— INSTRUCTIONS FOR THE TASK —
From the records below, copy the lines that include "General".

— RECORDS TO USE —
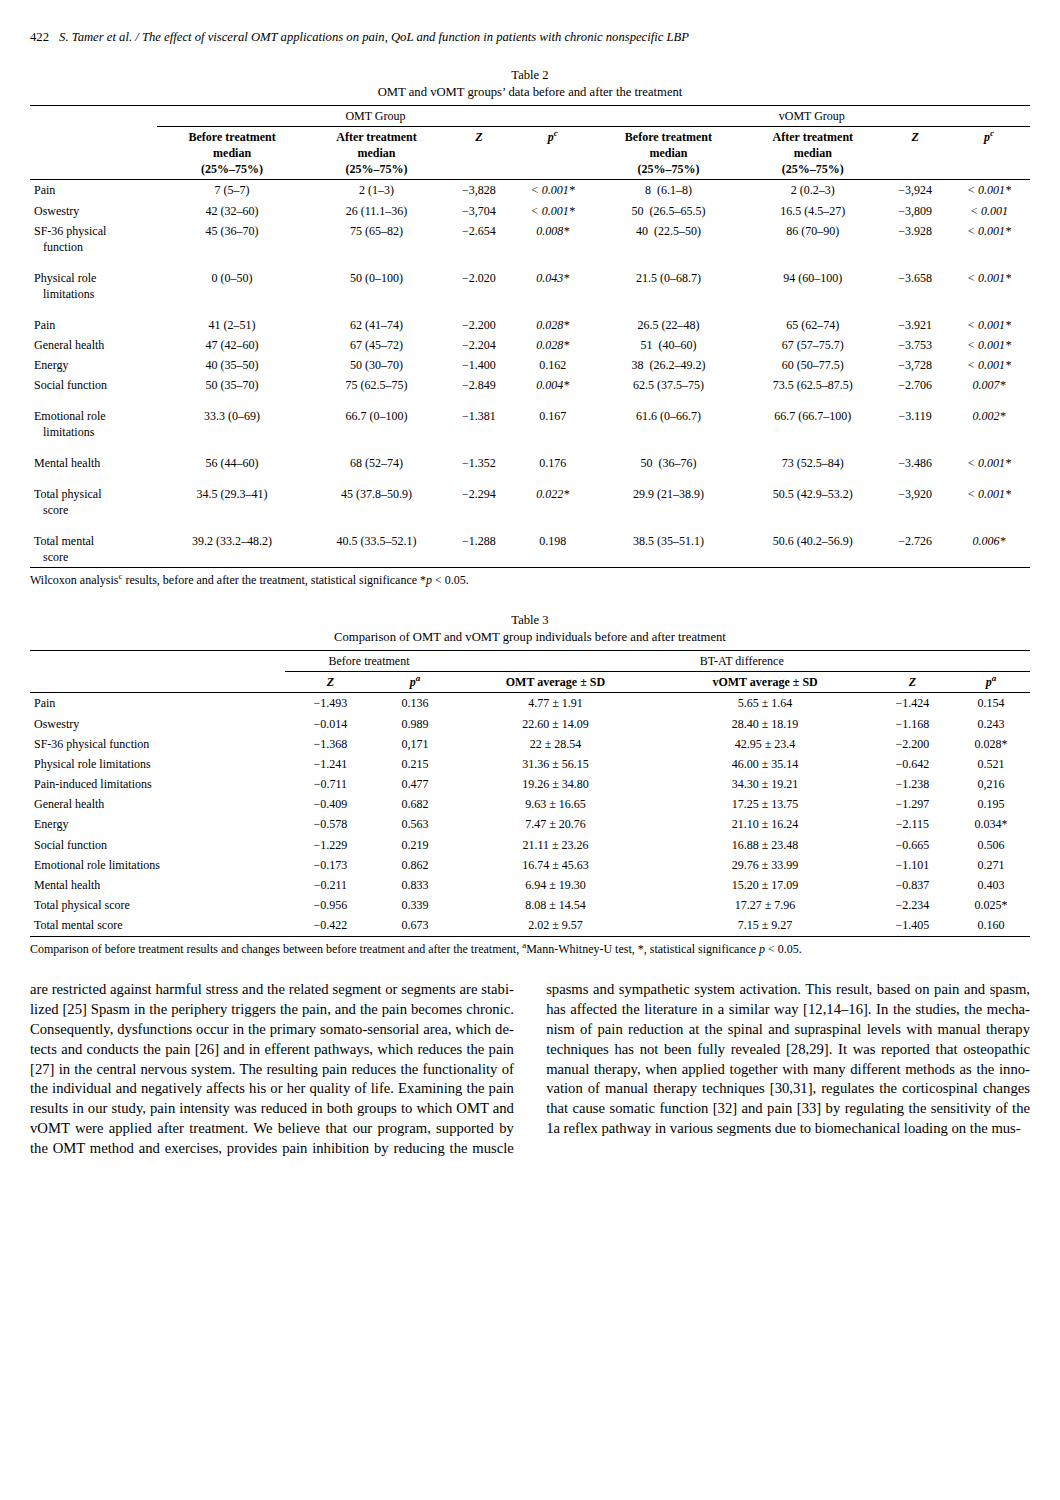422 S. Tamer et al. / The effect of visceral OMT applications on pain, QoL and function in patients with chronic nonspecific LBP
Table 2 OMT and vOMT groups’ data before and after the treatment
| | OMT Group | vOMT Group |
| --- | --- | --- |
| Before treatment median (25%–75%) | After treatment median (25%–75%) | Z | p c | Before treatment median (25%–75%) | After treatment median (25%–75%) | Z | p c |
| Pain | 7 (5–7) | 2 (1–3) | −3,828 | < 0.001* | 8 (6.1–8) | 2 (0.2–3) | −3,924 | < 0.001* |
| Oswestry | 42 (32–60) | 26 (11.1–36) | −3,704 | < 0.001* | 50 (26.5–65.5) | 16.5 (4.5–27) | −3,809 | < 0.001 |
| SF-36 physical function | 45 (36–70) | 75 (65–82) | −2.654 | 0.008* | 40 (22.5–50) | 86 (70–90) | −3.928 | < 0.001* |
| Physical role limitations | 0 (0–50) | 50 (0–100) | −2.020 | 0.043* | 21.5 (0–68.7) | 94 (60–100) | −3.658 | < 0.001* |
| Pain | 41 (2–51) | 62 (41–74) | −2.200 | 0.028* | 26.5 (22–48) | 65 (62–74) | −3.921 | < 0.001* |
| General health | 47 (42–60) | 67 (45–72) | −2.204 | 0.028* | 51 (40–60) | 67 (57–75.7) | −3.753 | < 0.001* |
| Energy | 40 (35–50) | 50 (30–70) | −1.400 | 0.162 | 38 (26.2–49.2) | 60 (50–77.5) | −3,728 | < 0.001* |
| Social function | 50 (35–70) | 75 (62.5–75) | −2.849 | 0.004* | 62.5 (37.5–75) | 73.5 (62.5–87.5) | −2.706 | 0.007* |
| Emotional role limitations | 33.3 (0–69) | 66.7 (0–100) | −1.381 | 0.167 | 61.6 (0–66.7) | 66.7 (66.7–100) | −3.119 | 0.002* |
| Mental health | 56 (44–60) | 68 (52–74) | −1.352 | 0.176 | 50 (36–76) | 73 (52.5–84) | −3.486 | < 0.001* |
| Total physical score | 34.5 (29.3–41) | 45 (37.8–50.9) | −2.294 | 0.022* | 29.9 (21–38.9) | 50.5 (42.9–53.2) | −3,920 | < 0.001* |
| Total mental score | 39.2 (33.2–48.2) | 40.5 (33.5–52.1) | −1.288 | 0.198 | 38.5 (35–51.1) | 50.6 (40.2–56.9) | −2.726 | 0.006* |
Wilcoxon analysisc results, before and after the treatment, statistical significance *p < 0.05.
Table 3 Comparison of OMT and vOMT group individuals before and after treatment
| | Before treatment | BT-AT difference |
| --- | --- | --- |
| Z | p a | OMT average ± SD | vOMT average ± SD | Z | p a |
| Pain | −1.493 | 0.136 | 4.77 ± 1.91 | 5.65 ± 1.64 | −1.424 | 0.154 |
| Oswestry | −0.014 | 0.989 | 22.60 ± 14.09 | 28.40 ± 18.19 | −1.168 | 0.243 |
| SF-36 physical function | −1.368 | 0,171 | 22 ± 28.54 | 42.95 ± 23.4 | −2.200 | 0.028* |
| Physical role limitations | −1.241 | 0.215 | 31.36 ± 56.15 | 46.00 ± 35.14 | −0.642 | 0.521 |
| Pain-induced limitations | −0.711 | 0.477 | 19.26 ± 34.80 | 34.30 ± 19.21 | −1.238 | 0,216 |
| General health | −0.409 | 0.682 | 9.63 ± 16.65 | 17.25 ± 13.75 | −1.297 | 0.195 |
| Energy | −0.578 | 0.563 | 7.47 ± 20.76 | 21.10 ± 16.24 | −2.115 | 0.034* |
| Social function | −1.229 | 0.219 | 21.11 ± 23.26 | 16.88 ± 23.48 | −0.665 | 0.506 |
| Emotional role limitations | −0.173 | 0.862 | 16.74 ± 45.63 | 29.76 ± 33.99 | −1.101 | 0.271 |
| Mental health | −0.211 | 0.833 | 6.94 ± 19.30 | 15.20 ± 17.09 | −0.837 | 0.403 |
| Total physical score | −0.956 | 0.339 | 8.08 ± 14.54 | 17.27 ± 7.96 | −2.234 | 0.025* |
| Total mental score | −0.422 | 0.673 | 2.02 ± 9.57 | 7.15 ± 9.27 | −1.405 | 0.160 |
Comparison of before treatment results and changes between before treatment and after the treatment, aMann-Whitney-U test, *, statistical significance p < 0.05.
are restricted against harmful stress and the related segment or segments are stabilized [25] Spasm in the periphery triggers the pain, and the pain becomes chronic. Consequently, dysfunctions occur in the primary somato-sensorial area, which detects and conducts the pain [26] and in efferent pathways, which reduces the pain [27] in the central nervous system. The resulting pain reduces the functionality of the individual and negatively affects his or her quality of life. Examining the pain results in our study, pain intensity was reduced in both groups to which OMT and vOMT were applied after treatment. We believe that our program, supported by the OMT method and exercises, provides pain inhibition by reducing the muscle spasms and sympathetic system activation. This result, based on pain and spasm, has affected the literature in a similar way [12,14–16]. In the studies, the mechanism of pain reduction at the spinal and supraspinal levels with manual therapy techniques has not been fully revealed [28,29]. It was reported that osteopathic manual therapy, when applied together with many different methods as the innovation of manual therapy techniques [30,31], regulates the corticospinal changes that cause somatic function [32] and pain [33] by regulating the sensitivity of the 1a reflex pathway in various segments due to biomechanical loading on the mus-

— SOLUTION FOR THIS EXERCISE —
| General health | 47 (42–60) | 67 (45–72) | −2.204 | 0.028* | 51 (40–60) | 67 (57–75.7) | −3.753 | < 0.001* |
| General health | −0.409 | 0.682 | 9.63 ± 16.65 | 17.25 ± 13.75 | −1.297 | 0.195 |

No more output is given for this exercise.